Records from a dataset:
****************************************
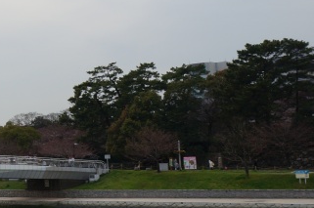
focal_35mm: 84
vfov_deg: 16.2
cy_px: 107
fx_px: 732
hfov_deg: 21.1
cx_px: -136
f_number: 11
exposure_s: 1/100
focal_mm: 18
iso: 200
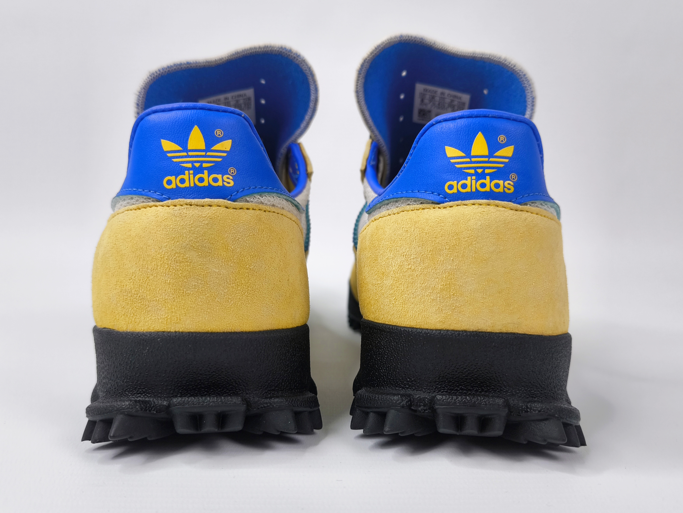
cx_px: 342
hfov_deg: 71.6
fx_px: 474
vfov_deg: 56.8
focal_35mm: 24
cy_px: 256
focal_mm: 6.92
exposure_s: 1/103
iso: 50
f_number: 1.9
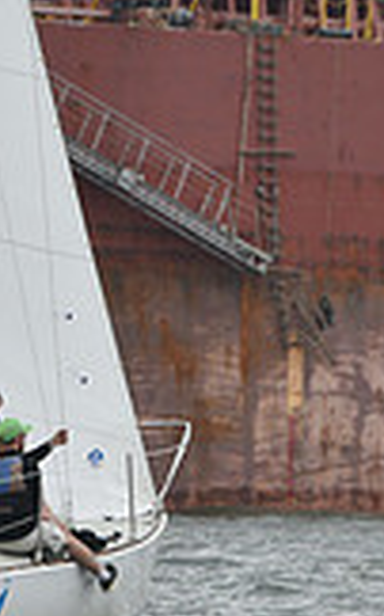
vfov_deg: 2.9
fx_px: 12262
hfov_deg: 1.8
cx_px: 182
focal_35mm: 731
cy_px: 177
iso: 320
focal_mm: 200
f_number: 5.6
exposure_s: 1/1250
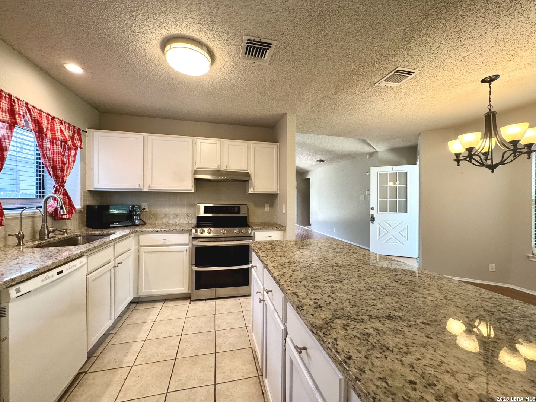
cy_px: 201
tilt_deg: -0.9
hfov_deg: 102.1
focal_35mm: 14
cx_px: 268
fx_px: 217
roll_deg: -0.3
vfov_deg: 85.7
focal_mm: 2.22
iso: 250
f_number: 2.2
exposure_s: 1/120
****************************************
**What is being asked:** The records above are to be copied exactly, without their pictures.

**Finished exercise:**
focal_35mm: 84
vfov_deg: 16.2
cy_px: 107
fx_px: 732
hfov_deg: 21.1
cx_px: -136
f_number: 11
exposure_s: 1/100
focal_mm: 18
iso: 200
cx_px: 342
hfov_deg: 71.6
fx_px: 474
vfov_deg: 56.8
focal_35mm: 24
cy_px: 256
focal_mm: 6.92
exposure_s: 1/103
iso: 50
f_number: 1.9
vfov_deg: 2.9
fx_px: 12262
hfov_deg: 1.8
cx_px: 182
focal_35mm: 731
cy_px: 177
iso: 320
focal_mm: 200
f_number: 5.6
exposure_s: 1/1250
cy_px: 201
tilt_deg: -0.9
hfov_deg: 102.1
focal_35mm: 14
cx_px: 268
fx_px: 217
roll_deg: -0.3
vfov_deg: 85.7
focal_mm: 2.22
iso: 250
f_number: 2.2
exposure_s: 1/120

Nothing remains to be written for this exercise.